Given the  limited nature of the intervention, the small number of troops involved, and the perfidious nature of the ISIS enemy, many traditional critics of U.S. military involvement overseas are not raising objections.  These U.S. advisors might even make a positive difference: Unlike the Syrian regime and the U.S.-backed forces of the Iraqi regime—which have engaged in major human rights abuses, have little support in ISIS-controlled areas, and have often proved to be an ineffective fighting force—these American soldiers will be working with popular Kurdish militia which have repeatedly proven themselves in battles against ISIS.

However, from Vietnam to Somalia to Afghanistan, Americans have seen what were supposed to have been limited engagements escalate into long, bloody, and costly wars. The Pentagon has made clear that this is an open-ended mission, and the administration has not ruled out sending in additional forces at a later date.

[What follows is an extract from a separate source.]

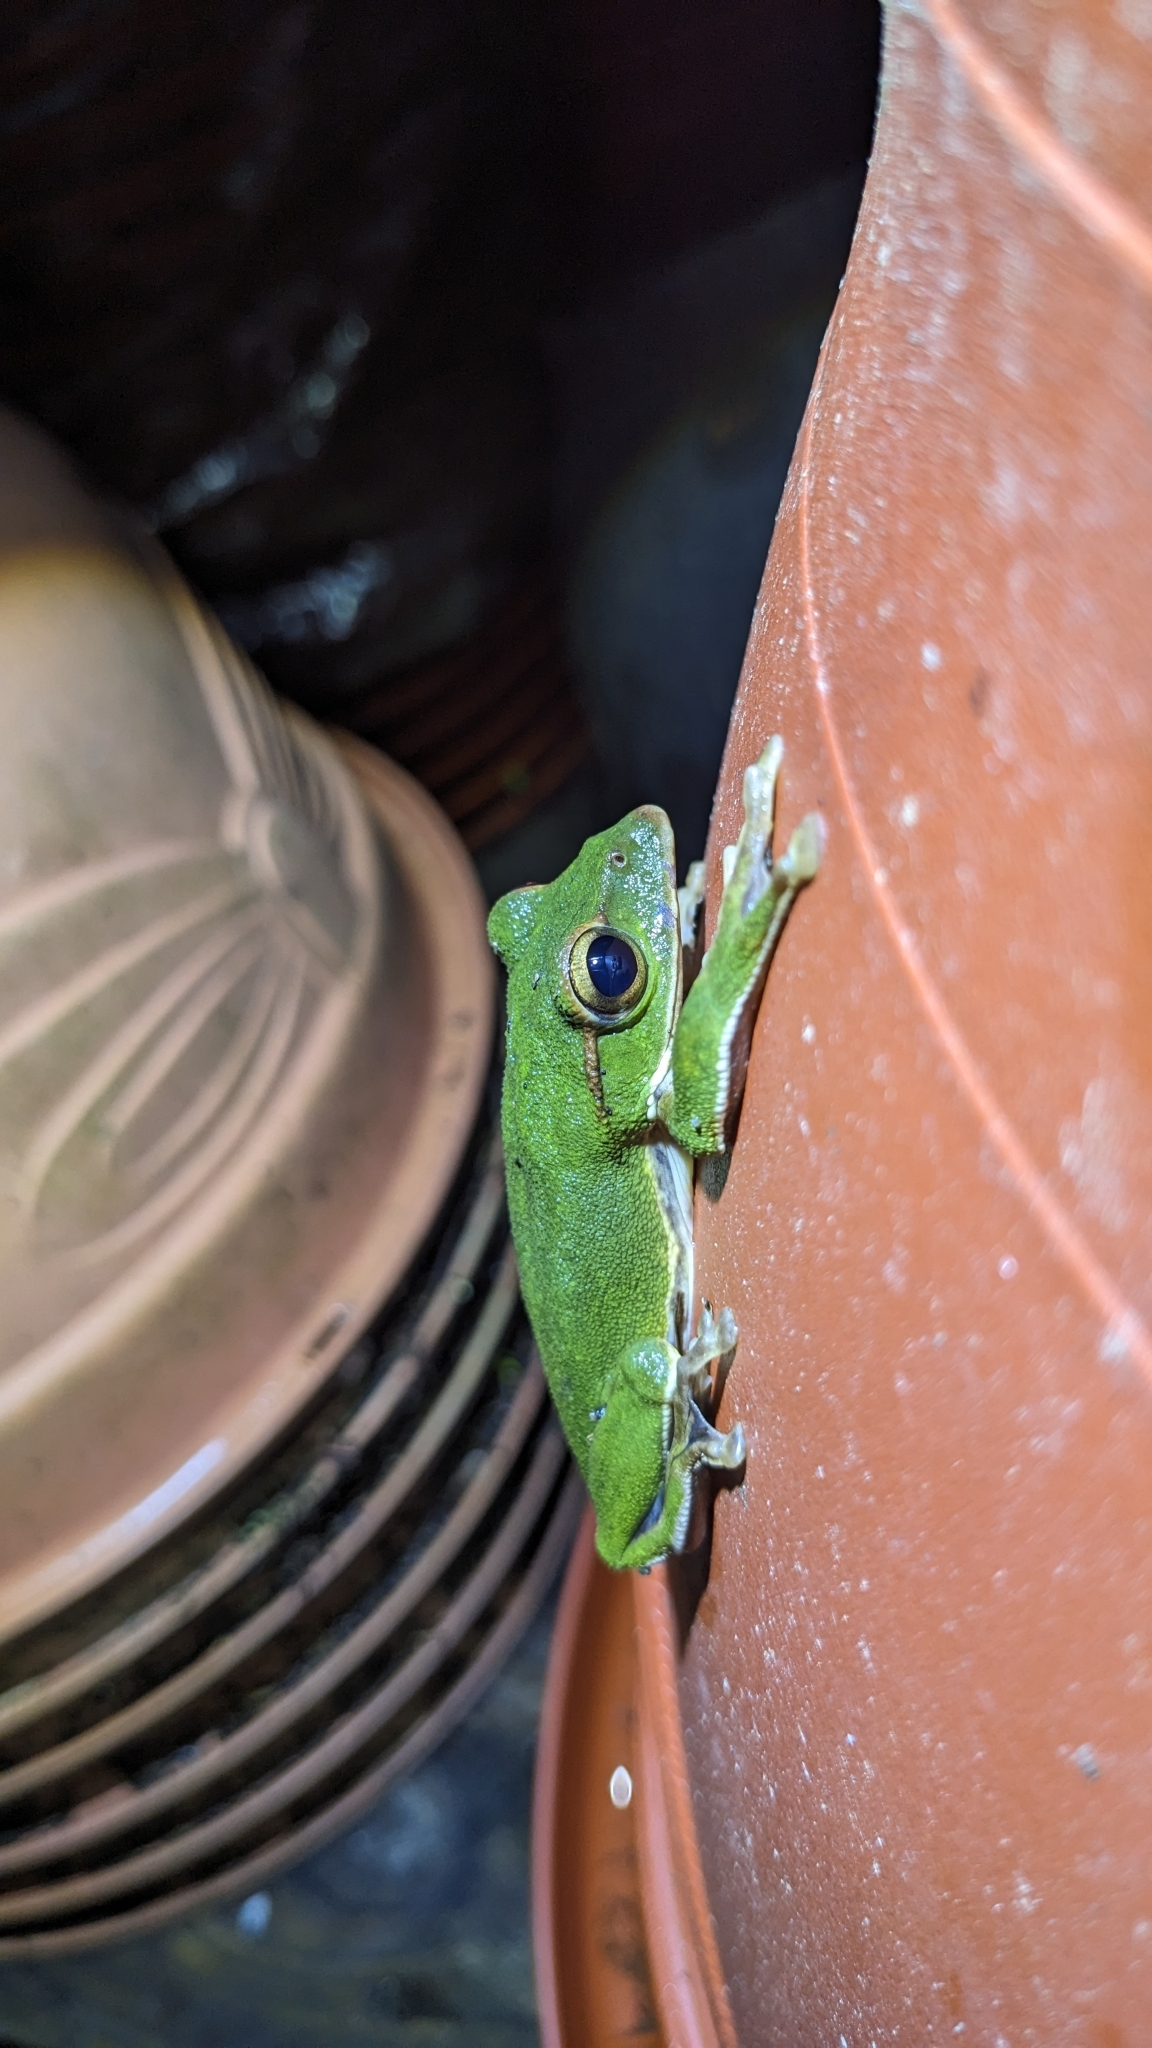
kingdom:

Recent decades have shown that the more the United States has become involved militarily in the Middle East, the more violent and destabilized the region has become and the less secure the United States and its interests have become.

During the past fifteen months, the U.S. has deployed 3,500 U.S. troops in Iraq and has engaged in more than 6,000 air strikes in the fight against ISIS, but Congress has still not voted on whether to authorize this latest U.S. military intervention. Even with last week’s announced escalation, Congress has failed to live up to its constitutional responsibilities.

Obama did submit a proposed authorization for the use of military force earlier this year. Since many Democrats thought it was not restrictive enough, and Republicans thought it was too restrictive, it never passed. Despite this, U.S. involvement has not only continued, but increased.

President Obama claims that due to previous Congressional resolutions following the 9/11 attacks in 2001 and the October 2002 resolution approving the invasion of Iraq, he does not actually need such authorization. However, the former resolution was only in regard to Al Qaida (which actually opposes ISIS) and the latter was in regard to the long-deposed Iraqi regime of Saddam Hussein.

The 1973 War Powers Resolution, which bars a president from engaging U.S. forces in a hostile situation for more than 90 days unless Congress approves the deployment, should have prevented Obama’s escalation. However, it appears that a bipartisan effort has effectively shredded this landmark piece of legislation which grew out of popular opposition to the Vietnam War. 

So, whether or not one thinks this might be a case where US military intervention might be justified, the bottom line is that it is illegal, a threat to the Constitution, and a very dangerous precedent.

Dr. Stephen Zunes is a professor of politics and program director of Middle Eastern studies at the University of San Francisco.